At stake, according to candidates like McGrath: where the money goes.

It all comes down to taxes

The possibility of Democrats controlling state government is terrifying to suburban Republicans, who are hitting the hustings to warn of the supposedly bad old days of 2009-2010, the last time Democrats led the chamber.

During that brief period, Democrats did two things that particularly rankled their Long Island opponents:

There was the creation of a payroll tax on NYC and the surrounding area with funds going to the MTA — the subways, buses, bridges and tunnels pivotal to the downstate economy.

And they did some rejuggling of school funding which favored city schools over those on Long Island.

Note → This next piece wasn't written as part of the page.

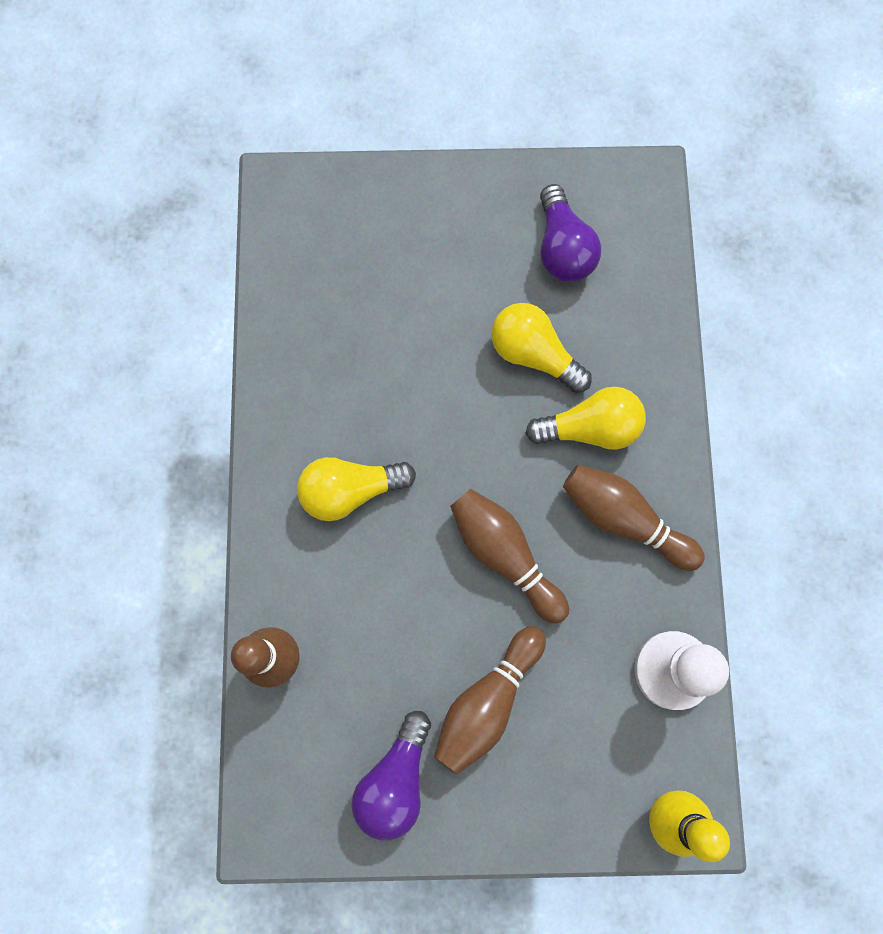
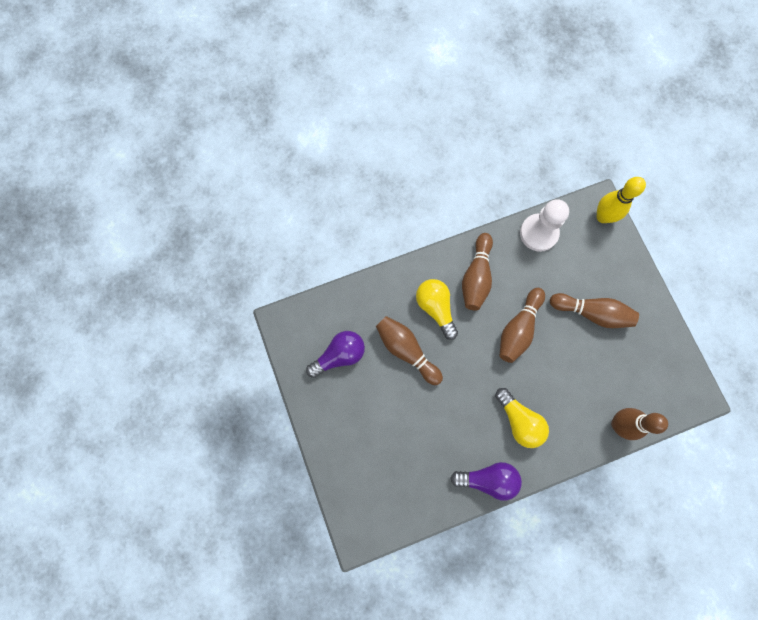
camera: 110 degrees left, 0 degrees up
(395, 779) = (646, 343): purple light bulb -> purple light bulb (488, 479)
(534, 354) = (406, 350): yellow light bulb -> brown bowling pin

The MTA is woefully underfunded and lacking in capital upgrades — the more controversial, if targeted, plan to toll East River bridge crossings was (and is) going nowhere fast. The money had to come from somewhere. Concerning schools, many city schools (and those in poorer areas of Long Island) were chronically underfunded, Democrats argued. A 2006 Court of Appeals decision concluded the same.

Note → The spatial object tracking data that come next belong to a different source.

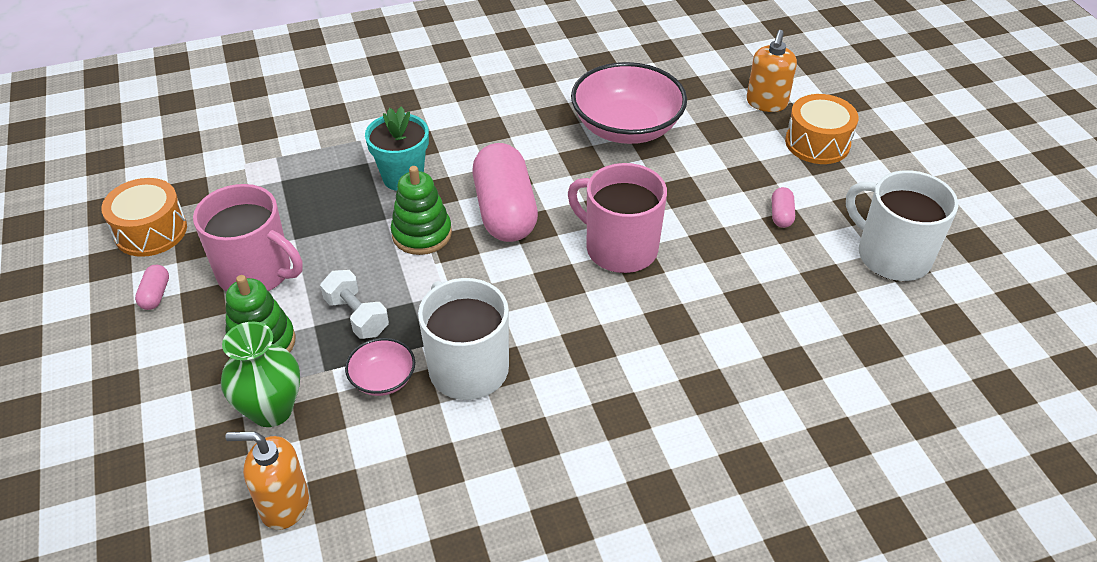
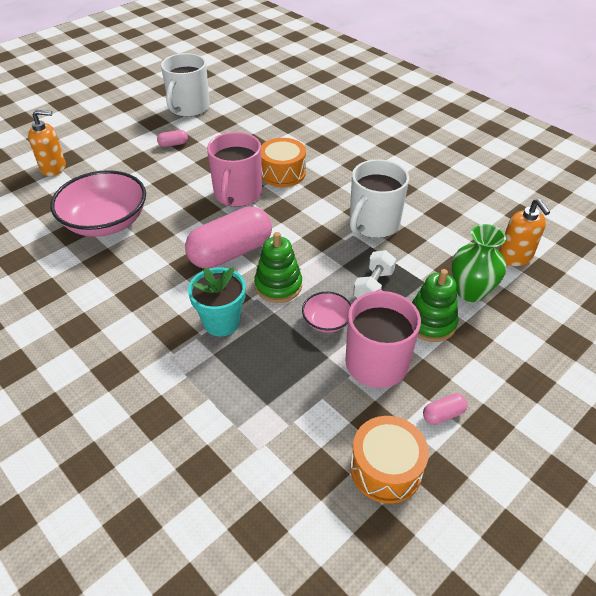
camera: 115 degrees left, 0 degrees up
(383, 379) = (409, 254): pink bowl -> pink bowl (326, 321)
(817, 143) = (94, 142): orange drum -> orange drum (282, 173)

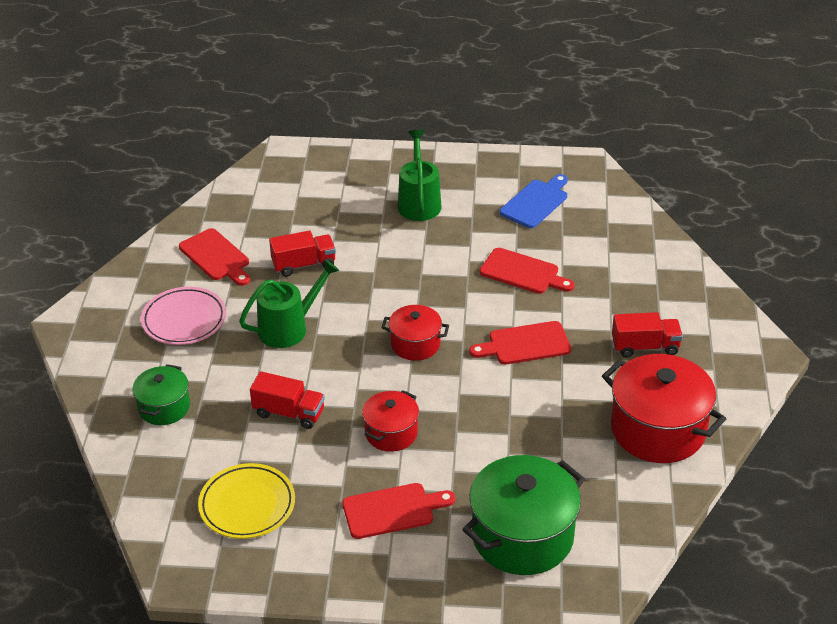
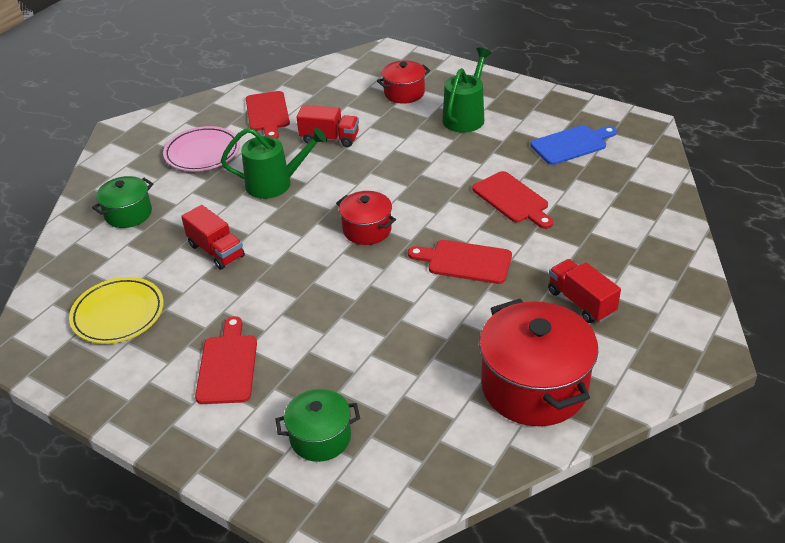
camera: 30 degrees right, 0 degrees up
(391, 433) = (283, 297): red pot -> red pot (404, 93)
(392, 510) = (227, 365): red cutting board -> red cutting board turned 105 degrees counterclockwise
(522, 536) = (320, 437): green pot -> green pot, size x0.56
(645, 347) = (581, 302): red truck -> red truck turned 150 degrees counterclockwise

You might say the purpose of central government tax policy is to take more money from relatively wealthy areas and apply some to relatively poorer to have better outcomes and a fairer system statewide. Particularly in the wake of a recession that bared the country’s economic disparities.

But many Long Islanders on both sides of the aisle argued that the loss in funding was too far out of proportion with what they were sending to the state. Combined with what were seen as too-onerous property taxes, many found it unfairly debilitating.

In 2010, two newish minted Democratic senators from the island lost their jobs, partially due to the funding uproar. The “urban party” lost its foothold.

Campaigning against ‘de Blasio’s New York’

With Democrats again threatening Long Island State Senate seats, Republicans are trying to draw a distinction between city and suburban mentalities.

That difference in desired policy matched a difference in the cultures of the places themselves, as McGrath said in a follow-up conversation explaining his belief that “the city way of life is different than my way of life and the way of life of the families in our district.” Attitudes toward “quality of life” had become different outside vs. inside the city lines, where he said marijuana use was tolerated, along with “urinating on the street and defecating in parks.”

That’s #deblasiosnewyork, and he says the mayor would become the most powerful official in the state should his wing of radical Democrats take control. Then, presumably, the urine deluge.

De Blasio isn’t exactly a non-combatant here. In 2014, he campaigned aggressively for Democrats to retake the State Senate. Perhaps too aggressively — his fundraising activities from that period in which he allegedly tried to direct money to battleground candidates is under state and federal investigations.

He partnered with a Working Families Party push to bring Democrats to power. That attempt ultimately failed, and contributed to the wrath of state Republicans who have worked to stymie the mayor ever since.

De Blasio has been less active this cycle but his name might be taken in vain in more negative campaign ads than ever.

He is slowly rebuilding his NYC approval rating and tentatively looking toward his re-election bid next year, even as he’s attacked at home from the right and the left who think he’s doing too much and too little, respectively. It’s unclear that he will wield the statewide power that some fear, particularly when many State Senate Democrats are taking pains to promise that they won’t do anything crazy with the money again.

City residents might say — more funding would certainly be a good thing. Long Island dwellers will likely say the same. A more comprehensive solution than simply pointing to money supposedly taken from one or the other will be necessary for the next state legislature. In the meantime, Republicans slamming on de Blasio won’t exactly hurt his street cred here. The mayor might find that being a boogeyman bodes well at home.